• _ACTION ITEM_
Reproduce every one of the lines below word for word, with no changes.

[Items from a data source]
------------------------------

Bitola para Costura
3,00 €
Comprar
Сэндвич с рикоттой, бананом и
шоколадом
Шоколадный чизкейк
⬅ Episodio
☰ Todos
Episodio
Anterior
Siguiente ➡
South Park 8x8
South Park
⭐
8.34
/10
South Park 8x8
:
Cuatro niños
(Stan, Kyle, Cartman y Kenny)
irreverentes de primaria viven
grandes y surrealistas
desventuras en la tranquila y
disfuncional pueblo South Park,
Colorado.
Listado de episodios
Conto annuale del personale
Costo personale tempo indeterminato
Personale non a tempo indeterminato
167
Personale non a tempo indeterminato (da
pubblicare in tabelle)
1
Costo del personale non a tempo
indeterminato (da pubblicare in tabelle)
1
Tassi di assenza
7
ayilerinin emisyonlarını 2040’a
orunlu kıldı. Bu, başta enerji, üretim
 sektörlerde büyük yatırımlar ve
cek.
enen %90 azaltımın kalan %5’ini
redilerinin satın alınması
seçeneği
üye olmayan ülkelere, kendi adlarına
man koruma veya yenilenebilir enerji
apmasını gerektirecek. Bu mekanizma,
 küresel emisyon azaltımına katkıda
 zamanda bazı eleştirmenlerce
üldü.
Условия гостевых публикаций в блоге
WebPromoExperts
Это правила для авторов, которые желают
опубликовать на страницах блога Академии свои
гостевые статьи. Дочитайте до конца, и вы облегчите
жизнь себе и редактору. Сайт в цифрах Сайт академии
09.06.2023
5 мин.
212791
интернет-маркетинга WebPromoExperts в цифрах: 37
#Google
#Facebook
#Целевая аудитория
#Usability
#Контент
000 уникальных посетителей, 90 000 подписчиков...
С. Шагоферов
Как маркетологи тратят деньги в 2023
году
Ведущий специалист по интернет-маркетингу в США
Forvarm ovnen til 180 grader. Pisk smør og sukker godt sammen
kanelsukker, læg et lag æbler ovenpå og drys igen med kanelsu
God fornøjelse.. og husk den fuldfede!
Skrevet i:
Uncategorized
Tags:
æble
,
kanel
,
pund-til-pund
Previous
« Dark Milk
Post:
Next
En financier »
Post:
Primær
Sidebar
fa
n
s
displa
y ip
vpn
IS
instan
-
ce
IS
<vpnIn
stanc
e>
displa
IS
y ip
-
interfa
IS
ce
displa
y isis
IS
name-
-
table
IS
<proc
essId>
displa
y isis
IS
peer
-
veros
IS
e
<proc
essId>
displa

------------------------------

• _ANSWER SPACE_
Bitola para Costura
3,00 €
Comprar
Сэндвич с рикоттой, бананом и
шоколадом
Шоколадный чизкейк
⬅ Episodio
☰ Todos
Episodio
Anterior
Siguiente ➡
South Park 8x8
South Park
⭐
8.34
/10
South Park 8x8
:
Cuatro niños
(Stan, Kyle, Cartman y Kenny)
irreverentes de primaria viven
grandes y surrealistas
desventuras en la tranquila y
disfuncional pueblo South Park,
Colorado.
Listado de episodios
Conto annuale del personale
Costo personale tempo indeterminato
Personale non a tempo indeterminato
167
Personale non a tempo indeterminato (da
pubblicare in tabelle)
1
Costo del personale non a tempo
indeterminato (da pubblicare in tabelle)
1
Tassi di assenza
7
ayilerinin emisyonlarını 2040’a
orunlu kıldı. Bu, başta enerji, üretim
 sektörlerde büyük yatırımlar ve
cek.
enen %90 azaltımın kalan %5’ini
redilerinin satın alınması
seçeneği
üye olmayan ülkelere, kendi adlarına
man koruma veya yenilenebilir enerji
apmasını gerektirecek. Bu mekanizma,
 küresel emisyon azaltımına katkıda
 zamanda bazı eleştirmenlerce
üldü.
Условия гостевых публикаций в блоге
WebPromoExperts
Это правила для авторов, которые желают
опубликовать на страницах блога Академии свои
гостевые статьи. Дочитайте до конца, и вы облегчите
жизнь себе и редактору. Сайт в цифрах Сайт академии
09.06.2023
5 мин.
212791
интернет-маркетинга WebPromoExperts в цифрах: 37
#Google
#Facebook
#Целевая аудитория
#Usability
#Контент
000 уникальных посетителей, 90 000 подписчиков...
С. Шагоферов
Как маркетологи тратят деньги в 2023
году
Ведущий специалист по интернет-маркетингу в США
Forvarm ovnen til 180 grader. Pisk smør og sukker godt sammen
kanelsukker, læg et lag æbler ovenpå og drys igen med kanelsu
God fornøjelse.. og husk den fuldfede!
Skrevet i:
Uncategorized
Tags:
æble
,
kanel
,
pund-til-pund
Previous
« Dark Milk
Post:
Next
En financier »
Post:
Primær
Sidebar
fa
n
s
displa
y ip
vpn
IS
instan
-
ce
IS
<vpnIn
stanc
e>
displa
IS
y ip
-
interfa
IS
ce
displa
y isis
IS
name-
-
table
IS
<proc
essId>
displa
y isis
IS
peer
-
veros
IS
e
<proc
essId>
displa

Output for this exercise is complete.